Required work
Your answer must be the lines from the first one in the material through the line with "[00:00.000]", retyped exactly and with no pictures.

Given entries
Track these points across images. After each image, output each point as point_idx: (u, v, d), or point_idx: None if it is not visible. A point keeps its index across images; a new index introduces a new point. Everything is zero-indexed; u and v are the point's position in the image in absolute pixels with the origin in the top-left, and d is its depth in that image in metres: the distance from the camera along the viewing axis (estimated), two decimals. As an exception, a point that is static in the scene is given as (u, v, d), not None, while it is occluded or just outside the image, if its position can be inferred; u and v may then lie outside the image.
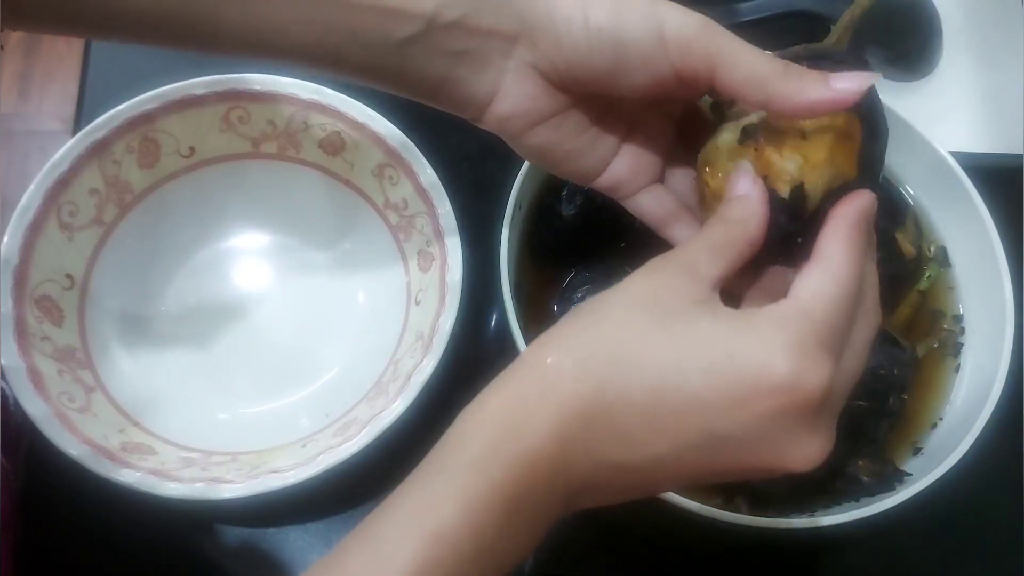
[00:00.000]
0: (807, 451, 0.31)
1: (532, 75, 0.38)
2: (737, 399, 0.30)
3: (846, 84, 0.34)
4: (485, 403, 0.32)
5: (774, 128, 0.36)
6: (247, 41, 0.36)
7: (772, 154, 0.35)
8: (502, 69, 0.38)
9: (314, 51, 0.37)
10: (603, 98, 0.39)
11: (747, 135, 0.36)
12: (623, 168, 0.41)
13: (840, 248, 0.33)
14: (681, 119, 0.42)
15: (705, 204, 0.38)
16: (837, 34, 0.39)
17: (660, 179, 0.42)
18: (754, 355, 0.30)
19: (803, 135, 0.35)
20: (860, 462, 0.47)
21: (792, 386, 0.30)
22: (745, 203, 0.35)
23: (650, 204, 0.42)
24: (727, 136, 0.37)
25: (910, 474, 0.47)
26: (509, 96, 0.38)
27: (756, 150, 0.36)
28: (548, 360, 0.32)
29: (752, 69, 0.34)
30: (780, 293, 0.33)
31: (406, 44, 0.36)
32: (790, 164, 0.35)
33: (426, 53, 0.37)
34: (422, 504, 0.30)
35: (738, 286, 0.36)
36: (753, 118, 0.37)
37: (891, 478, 0.47)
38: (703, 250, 0.34)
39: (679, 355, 0.31)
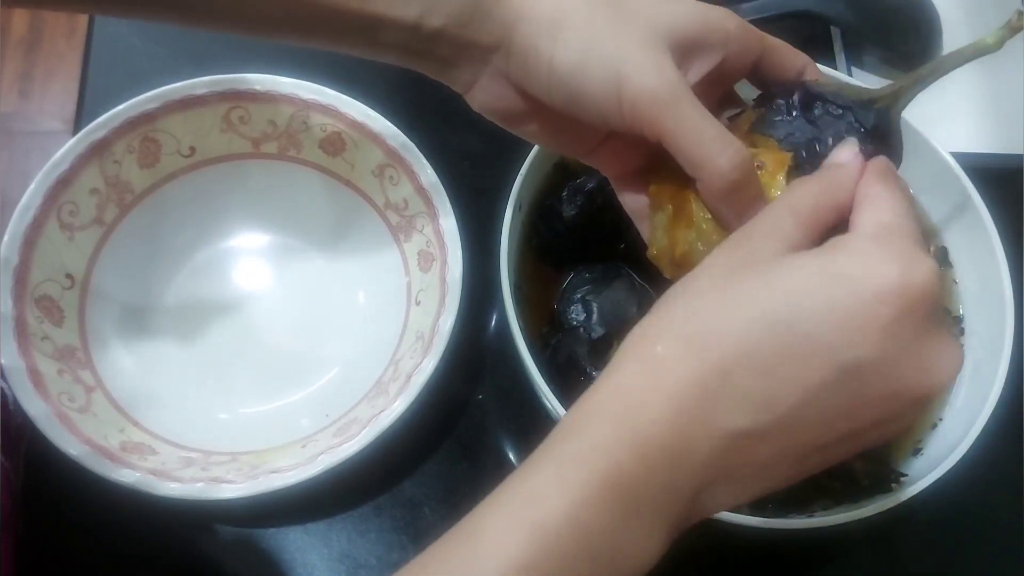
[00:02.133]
0: (948, 356, 0.30)
1: (504, 82, 0.39)
2: (856, 319, 0.29)
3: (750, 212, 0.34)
4: (593, 396, 0.30)
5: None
6: (235, 28, 0.38)
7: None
8: (478, 71, 0.39)
9: (301, 39, 0.39)
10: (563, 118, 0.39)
11: None
12: (609, 152, 0.41)
13: (886, 187, 0.33)
14: None
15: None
16: (905, 96, 0.39)
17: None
18: (860, 270, 0.29)
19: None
20: (858, 463, 0.47)
21: (905, 284, 0.29)
22: (845, 169, 0.35)
23: (631, 198, 0.42)
24: None
25: (906, 475, 0.47)
26: (484, 93, 0.40)
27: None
28: (657, 349, 0.30)
29: (694, 147, 0.34)
30: None
31: (389, 46, 0.38)
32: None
33: (408, 53, 0.38)
34: (526, 497, 0.28)
35: None
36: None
37: (888, 479, 0.47)
38: (787, 215, 0.33)
39: (783, 299, 0.29)
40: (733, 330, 0.29)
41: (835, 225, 0.33)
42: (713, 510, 0.31)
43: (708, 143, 0.34)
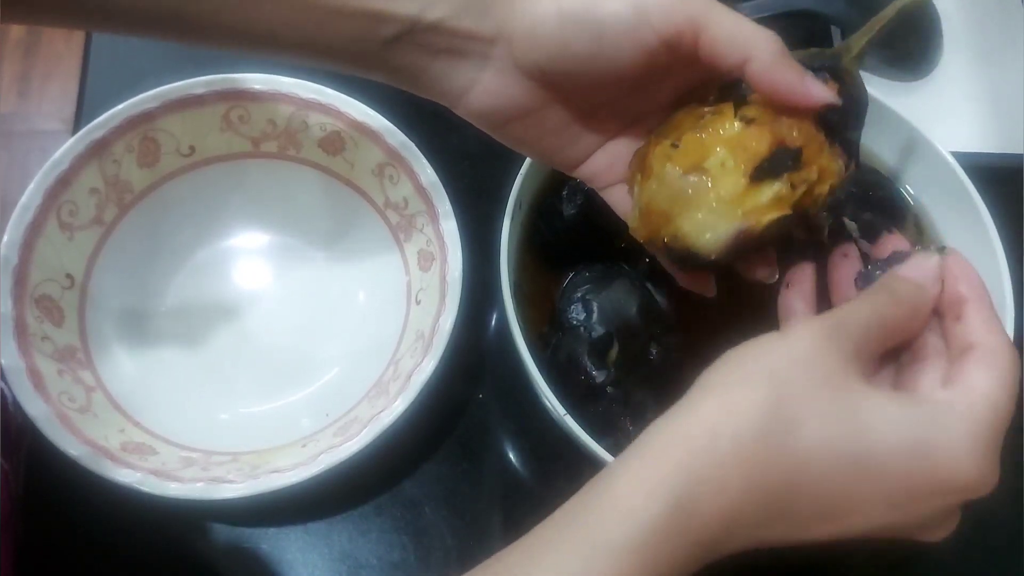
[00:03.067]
0: (947, 528, 0.33)
1: (511, 73, 0.38)
2: (925, 496, 0.31)
3: (817, 90, 0.35)
4: (654, 468, 0.30)
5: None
6: (235, 39, 0.38)
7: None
8: (480, 66, 0.39)
9: (302, 48, 0.39)
10: (583, 92, 0.39)
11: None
12: (601, 162, 0.42)
13: (1003, 340, 0.33)
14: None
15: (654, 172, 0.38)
16: (856, 47, 0.39)
17: None
18: (950, 457, 0.30)
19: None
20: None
21: (977, 489, 0.31)
22: (924, 293, 0.35)
23: (622, 199, 0.42)
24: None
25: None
26: (485, 93, 0.39)
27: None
28: (729, 429, 0.30)
29: (736, 30, 0.35)
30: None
31: (389, 42, 0.38)
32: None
33: (407, 49, 0.38)
34: None
35: None
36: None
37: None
38: (876, 325, 0.33)
39: (874, 447, 0.30)
40: (818, 456, 0.30)
41: (897, 345, 0.34)
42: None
43: (747, 26, 0.35)
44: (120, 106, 0.52)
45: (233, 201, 0.57)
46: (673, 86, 0.40)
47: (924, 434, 0.30)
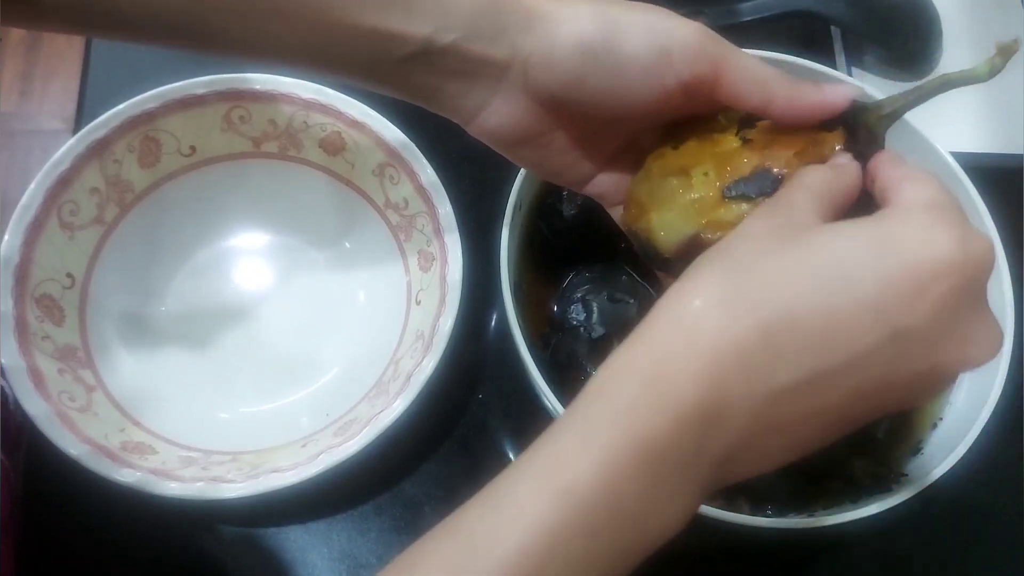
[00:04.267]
0: (990, 335, 0.30)
1: (521, 98, 0.38)
2: (913, 288, 0.28)
3: (836, 93, 0.35)
4: (625, 355, 0.29)
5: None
6: (250, 51, 0.38)
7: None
8: (493, 90, 0.38)
9: (313, 61, 0.38)
10: (592, 121, 0.39)
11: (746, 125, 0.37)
12: (608, 183, 0.42)
13: (910, 171, 0.33)
14: None
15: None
16: (881, 118, 0.38)
17: None
18: (912, 240, 0.29)
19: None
20: (858, 463, 0.47)
21: (963, 260, 0.29)
22: (849, 162, 0.35)
23: None
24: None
25: (906, 474, 0.47)
26: (495, 115, 0.39)
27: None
28: (695, 307, 0.29)
29: (754, 73, 0.35)
30: None
31: (401, 62, 0.37)
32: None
33: (421, 69, 0.38)
34: (553, 460, 0.28)
35: None
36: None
37: (888, 480, 0.47)
38: (802, 193, 0.33)
39: (832, 264, 0.29)
40: (779, 291, 0.29)
41: (845, 209, 0.33)
42: (737, 477, 0.30)
43: (763, 69, 0.35)
44: (121, 106, 0.52)
45: (234, 201, 0.57)
46: (677, 114, 0.40)
47: (882, 229, 0.30)
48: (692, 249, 0.36)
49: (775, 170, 0.35)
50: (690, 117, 0.39)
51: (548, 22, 0.36)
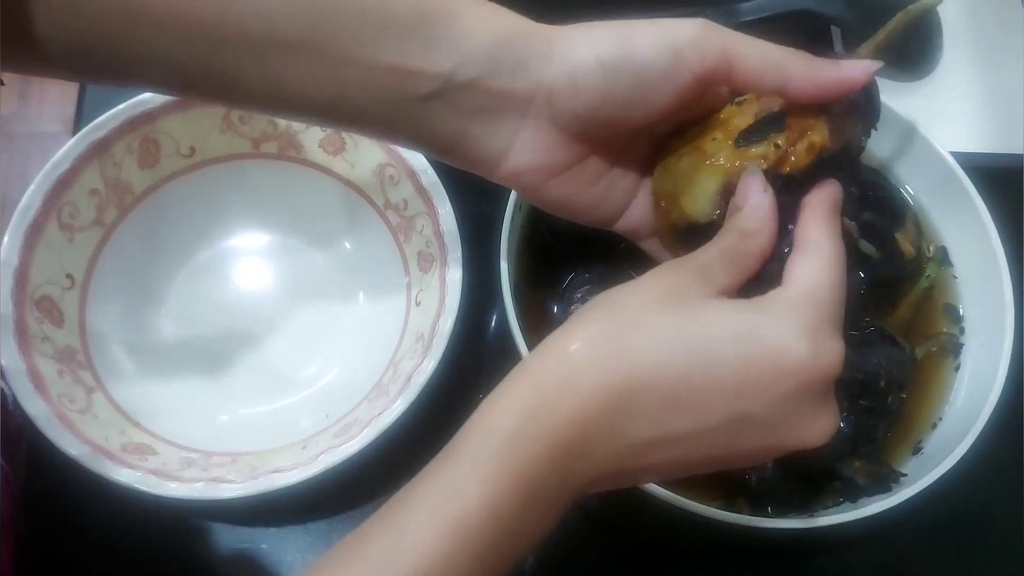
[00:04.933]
0: (823, 425, 0.34)
1: (549, 129, 0.38)
2: (764, 380, 0.32)
3: (855, 69, 0.36)
4: (509, 391, 0.33)
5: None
6: (265, 98, 0.37)
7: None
8: (518, 126, 0.38)
9: (331, 108, 0.37)
10: (619, 137, 0.40)
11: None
12: (637, 215, 0.42)
13: (826, 234, 0.35)
14: None
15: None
16: (869, 49, 0.40)
17: None
18: (777, 338, 0.32)
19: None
20: (856, 463, 0.47)
21: (812, 365, 0.32)
22: (758, 213, 0.36)
23: (659, 247, 0.43)
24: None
25: (905, 474, 0.47)
26: (525, 151, 0.39)
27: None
28: (572, 348, 0.32)
29: (766, 55, 0.36)
30: (771, 279, 0.35)
31: (423, 101, 0.37)
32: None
33: (442, 110, 0.37)
34: (446, 491, 0.30)
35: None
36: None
37: (887, 480, 0.47)
38: (716, 260, 0.35)
39: (704, 341, 0.32)
40: (650, 353, 0.32)
41: (754, 271, 0.36)
42: (604, 489, 0.34)
43: (774, 50, 0.36)
44: (120, 107, 0.52)
45: (233, 202, 0.57)
46: (696, 110, 0.40)
47: (751, 322, 0.33)
48: (726, 198, 0.37)
49: (775, 109, 0.37)
50: (688, 122, 0.40)
51: (566, 49, 0.37)
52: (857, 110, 0.38)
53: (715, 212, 0.38)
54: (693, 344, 0.32)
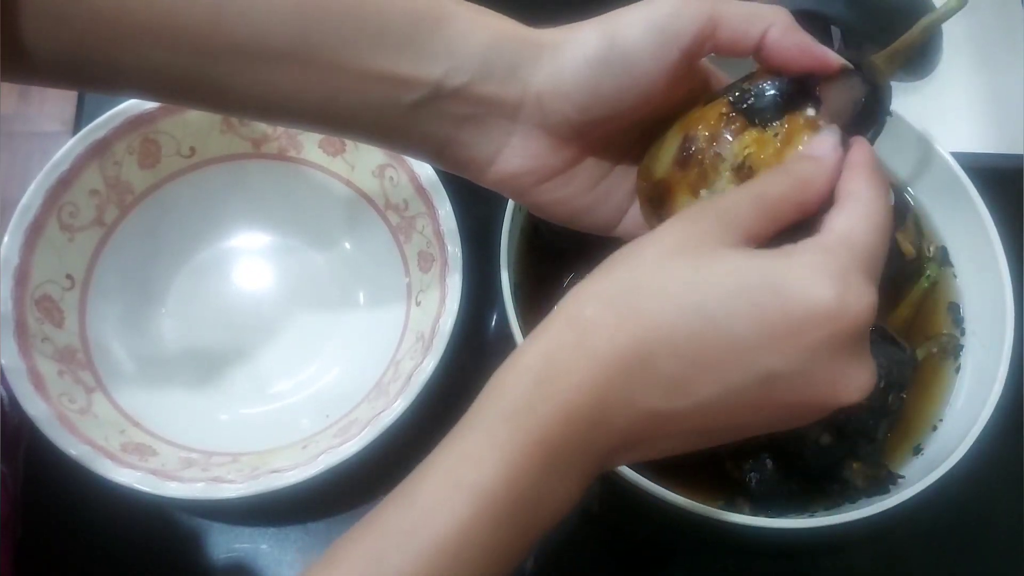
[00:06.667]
0: (859, 380, 0.31)
1: (539, 135, 0.38)
2: (786, 332, 0.30)
3: (830, 54, 0.37)
4: (522, 356, 0.32)
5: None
6: (255, 105, 0.37)
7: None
8: (508, 131, 0.38)
9: (322, 114, 0.37)
10: (611, 132, 0.39)
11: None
12: (637, 219, 0.41)
13: (867, 186, 0.33)
14: None
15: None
16: (886, 55, 0.40)
17: None
18: (799, 285, 0.30)
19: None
20: (855, 465, 0.47)
21: (839, 313, 0.30)
22: (818, 164, 0.34)
23: None
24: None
25: (903, 476, 0.47)
26: (514, 156, 0.39)
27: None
28: (587, 312, 0.31)
29: (747, 8, 0.36)
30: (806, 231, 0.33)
31: (412, 108, 0.37)
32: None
33: (432, 116, 0.37)
34: (460, 460, 0.30)
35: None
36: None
37: (886, 482, 0.47)
38: (744, 203, 0.33)
39: (719, 296, 0.30)
40: (665, 313, 0.30)
41: (796, 222, 0.33)
42: (619, 465, 0.34)
43: (756, 6, 0.36)
44: (120, 107, 0.52)
45: (233, 202, 0.57)
46: (683, 88, 0.40)
47: (771, 269, 0.30)
48: (687, 150, 0.37)
49: (744, 85, 0.37)
50: (672, 118, 0.40)
51: (555, 52, 0.36)
52: (855, 106, 0.37)
53: (675, 164, 0.38)
54: (707, 299, 0.30)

Result below
Track these points across images. After each image, output each point as point_idx: (u, v, d), or point_idx: None if it is not visible. A point keeps its index across images; a new index introduces a new point. Everything is zero-indexed; u and v are the point's position in the image in absolute pixels with the origin in the top-left, and d is its depth in that image in metres: the distance from the camera along the viewing axis (estimated), two decimals. As an exception, a point that is static in the scene is given as (u, v, d), not None, while it is occluded or just outside the image, if its position can be inferred; u and v may then lie outside the image.
[00:00.000]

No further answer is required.